Representantes desses movimentos levaram ao Congresso a proposta de criação da CPI das urnas eletrônicas, sob a acusação de que a empresa que forneceu o serviço teria relações com o PT e teria fraudado a eleição de Dilma. Como vê essa possibilidade?

Acho ótimo que se monte a CPI das urnas eletrônicas. Interessante é que, durante a eleição, militantes do PT me procuraram para dizer que a empresa tinha vínculos com o PSDB e eu disse: “Gente, mesmo se tiver, o sistema é todo auditado, nós temos direito de indicar auditor para fazer auditagem do software”. Fraude por fraude, a urna de papel é muito mais sujeita a fraude. Elegemos quatro mandatos do PT num país onde o establishment sempre foi reticente ao PT. Jaques Wagner ganhou duas eleições e elegeu um governador em um estado onde sempre foi minoria do ponto de vista do establishment. Não vejo razão para ter desconfiança em relação à urna eletrônica.

Como vê a proposta de fusão entre os partidos Democratas e PTB, e ainda a ameaça do PDT de deixar a base do governo?

Não creio que ocorra a fusão entre o DEM e o PTB. Até agora, 23 deputados já assinaram contra. No caso do PDT, é outra coisa. O PDT tem um vínculo histórico com nosso projeto e com a presidenta Dilma. Ela foi filiada ao PDT e foi o primeiro partido que apoiou a presidenta.

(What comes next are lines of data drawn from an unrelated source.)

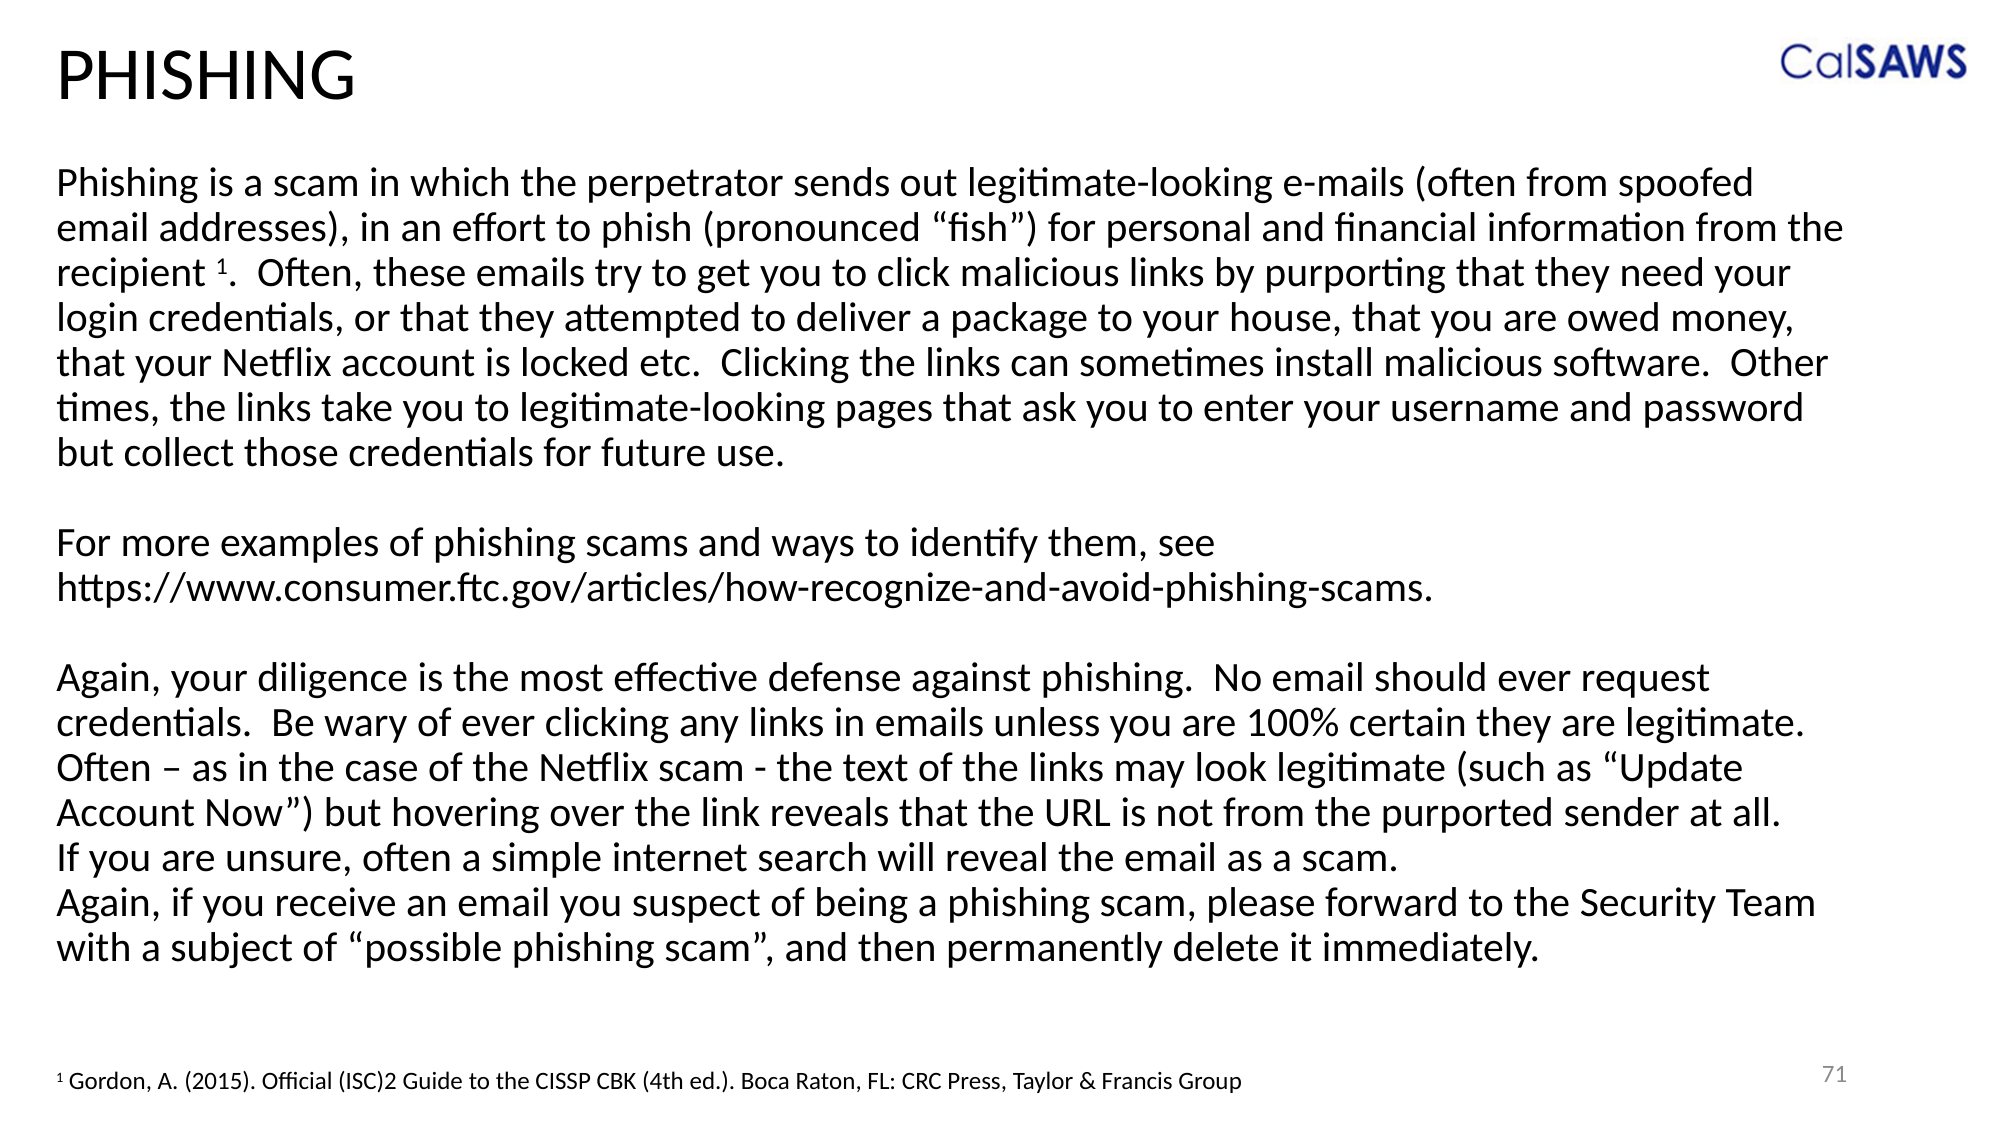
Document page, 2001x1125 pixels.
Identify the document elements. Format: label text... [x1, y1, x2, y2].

picture [1780, 37, 1968, 84]
slide_number 71 [1412, 1042, 1863, 1103]
list Phishing is a scam in which the perpetrator sends out legitimate-looking e-mails (often from spoofed email addresses), in an effort to phish (pronounced “fish”) for personal and financial information from the recipient 1. Often, these emails try to get you to click malicious links by purporting that they need your login credentials, or that they attempted to deliver a package to your house, that you are owed money, that your Netflix account is locked etc. Clicking the links can sometimes install malicious software. Other times, the links take you to legitimate-looking pages that ask you to enter your username and password but collect those credentials for future use. For more examples of phishing scams and ways to identify them, see https://www.consumer.ftc.gov/articles/how-recognize-and-avoid-phishing-scams. Again, your diligence is the most effective defense against phishing. No email should ever request credentials. Be wary of ever clicking any links in emails unless you are 100% certain they are legitimate. Often – as in the case of the Netflix scam - the text of the links may look legitimate (such as “Update Account Now”) but hovering over the link reveals that the URL is not from the purported sender at all. If you are unsure, often a simple internet search will reveal the email as a scam. Again, if you receive an email you suspect of being a phishing scam, please forward to the Security Team with a subject of “possible phishing scam”, and then permanently delete it immediately. [41, 153, 1863, 1023]
title PHISHING [41, 27, 1657, 153]
text_box 1 Gordon, A. (2015). Official (ISC)2 Guide to the CISSP CBK (4th ed.). Boca Raton, FL: CRC Press, Taylor & Francis Group [41, 1057, 1386, 1102]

Mas cinco dos seis senadores assinaram a carta sugerindo a ruptura...

Faz parte do jogo. Depois de 30 anos de vida política, eu não tenho direito de me impressionar com os momentos que são lances da vida política. Vamos dialogar. Carlos Lupi (presidente do PDT) é um grande companheiro, Manoel Dias é um grande companheiro. Tenho dialogado com muitos deputados da bancada do PDT que são muito atuantes e pessoas muito corretas.

A discussão em torno das eleições de 2018 se antecipou. As pesquisas já apontam queda na popularidade do ex-presidente Lula. O sr. concorda com analistas que dizem que o impeachment agora ajudaria a candidatura de Lula em 2018?

Essa observação traz muito de especulação. Não tem nem como comentar. Eu acompanho todas as pesquisas desde os anos 80 e tenho coleções de pesquisas arquivadas. As pesquisas flutuam do jeito que você quiser. Depois de julho de 2013, nove em cada dez pessoas avaliavam que a presidenta Dilma não seria reeleita. E ela foi, apesar da capa da “Veja”...

Quais as chances de Lula ganhar em 2018?

Para ganhar o campeonato, tem que jogar um jogo de cada vez. Quem pensar em 2018 agora, vai deixar de fazer as tarefas que tem que fazer agora, para pensar em 2018. Faz errado quem fica especulando se Lula vai ser candidato, ou não. Não passaram nem as eleições municipais.